Türkiye’de adeta bir gündem fırtınası yaşanıyor. 
Gündem öyle hızla değişiyor ki takip etmekte zorlanıyorsunuz. 

***

Ağustos ayının sonunda Türkiye Diyarbakır’da 8 yaşındaki Narin’in öldürülmesiyle sarsıldı. 
O tarihlerde bütün televizyon kanallarında her akşam bu olay işleniyordu. 
Bu neredeyse bir hafta sürdü. 

***

Daha sonra İsrail’in saldırıları başladı. 
Haber tartışma programlarının gündemi savaş oldu. 

***

Sonra bir domuz eti tartışması başladı. 
Bir köfteci zincirinin domuz eti kullandığı tespit edildi. 
Gündem bir anda bu oldu. 

***

MHP Genel Başkanı Devlet Bahçeli’nin meclis açılışında DEM Partililerin elini sıkması gündemi değiştirdi. 
Bahçeli’nin bir hafta sonra yaptığı açıklama ise şok etkisi yarattı. 
Bahçeli’nin teröristbaşı Abdullah Öcalan gelsin mecliste konuşsun çıkışı gündemi apayrı bir yere getirdi.

***

Tam bu konuşulmaya başlamıştı ki, 
Bir gün sonra Ankara’da TUSAŞ’ın tesislerine hain bir terör saldırısı gerçekleşti. 
Gündem yine değişti. 

***

Ve siyasette normalleşme, yumuşama derken, 
Esenyurt Belediye Başkanı’nın gözaltına alınması yeni tartışmalara neden oldu.

Mevcut veriler:
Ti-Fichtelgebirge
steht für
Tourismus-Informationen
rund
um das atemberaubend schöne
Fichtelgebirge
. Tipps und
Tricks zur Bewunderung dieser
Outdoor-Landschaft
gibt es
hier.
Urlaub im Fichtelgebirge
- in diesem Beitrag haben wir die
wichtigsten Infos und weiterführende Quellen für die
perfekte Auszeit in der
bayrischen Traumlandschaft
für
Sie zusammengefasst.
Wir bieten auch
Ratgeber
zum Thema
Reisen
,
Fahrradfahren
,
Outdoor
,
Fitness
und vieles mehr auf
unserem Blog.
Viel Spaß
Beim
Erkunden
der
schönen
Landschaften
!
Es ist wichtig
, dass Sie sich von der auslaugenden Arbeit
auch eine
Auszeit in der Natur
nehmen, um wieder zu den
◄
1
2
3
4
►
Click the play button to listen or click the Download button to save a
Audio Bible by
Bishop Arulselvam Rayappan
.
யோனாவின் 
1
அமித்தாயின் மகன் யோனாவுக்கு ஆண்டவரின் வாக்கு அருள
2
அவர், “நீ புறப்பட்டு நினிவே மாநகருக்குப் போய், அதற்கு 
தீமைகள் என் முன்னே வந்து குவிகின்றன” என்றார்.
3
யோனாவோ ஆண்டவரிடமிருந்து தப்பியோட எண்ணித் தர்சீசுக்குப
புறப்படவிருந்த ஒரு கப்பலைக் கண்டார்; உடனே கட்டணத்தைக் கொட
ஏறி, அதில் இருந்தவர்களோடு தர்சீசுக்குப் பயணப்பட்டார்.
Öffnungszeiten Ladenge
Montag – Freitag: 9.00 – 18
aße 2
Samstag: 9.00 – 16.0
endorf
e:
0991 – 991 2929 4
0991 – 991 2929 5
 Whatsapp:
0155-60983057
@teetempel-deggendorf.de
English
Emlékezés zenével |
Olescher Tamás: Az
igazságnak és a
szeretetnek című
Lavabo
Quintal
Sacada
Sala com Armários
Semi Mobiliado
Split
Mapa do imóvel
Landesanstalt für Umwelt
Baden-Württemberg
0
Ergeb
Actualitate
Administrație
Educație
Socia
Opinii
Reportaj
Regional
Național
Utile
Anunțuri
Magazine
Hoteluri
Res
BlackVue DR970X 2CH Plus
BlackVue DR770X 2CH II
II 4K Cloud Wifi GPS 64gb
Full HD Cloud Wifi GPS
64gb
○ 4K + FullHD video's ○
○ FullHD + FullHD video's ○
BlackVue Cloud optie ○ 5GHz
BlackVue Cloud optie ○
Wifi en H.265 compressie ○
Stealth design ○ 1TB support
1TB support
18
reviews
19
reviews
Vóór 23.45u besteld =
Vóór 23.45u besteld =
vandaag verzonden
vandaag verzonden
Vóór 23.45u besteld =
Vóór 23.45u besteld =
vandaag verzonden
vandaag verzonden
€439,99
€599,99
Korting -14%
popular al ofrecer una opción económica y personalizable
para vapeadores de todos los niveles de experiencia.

Görev 1:
Gündem yazısında "MHP Genel Başkanı Devlet Bahçeli’nin meclis açılışında" diye başlayan paragrafı ana bilgilerini koruyarak kısa bir liste hâline getir.
Görev 2:
Gündem yazısına göre Diyarbakır'da öldürülen Narin kaç yaşındaydı?
Görev 3:
Gündem yazısını kaldığı yerden devam ettir.

Görev sonucu 1:
- Bahçeli meclis açılışında DEM Partililerin elini sıktı ve gündem değişti.
- Bir hafta sonra yaptığı açıklama şok etkisi yarattı.
- Abdullah Öcalan'ın gelip mecliste konuşması çağrısı gündemi bambaşka bir yere taşıdı.

Görev sonucu 2:
8 yaşındaydı.

Görev sonucu 3:
Siyasette sert rüzgarlar esmeye başladı. 
Erken seçim tartışmaları gündeme geldi. 

***

Ve son belediyelere yapılan kayyım atamaları
İşte Türkiye’de gündem böylesine hızlı değişti. 
Belki atladığımız, unuttuğumuz olaylar da vardır. 

*** 

Ve biz böylesine bir gündemde ne yazık ki ekonomiyi konuşamıyoruz. 
Ülkenin en önemli meselesi ekonomi. 
Millet geçim derdinde. 

***

Açlık ve yoksulluk sınırı aldı başını gitti. 
Kişi başı kırmızı et tüketimi oldukça azaldı. 
Emekli, memur, işçi, özel sektör çalışanları herkes dertli. 

***

Bu konuda neler yapılmalı, 
Ekonomideki bu sorun nasıl çözülür, 
Bunlar konuşulmuyor. 
Daha doğrusu konuşulamıyor.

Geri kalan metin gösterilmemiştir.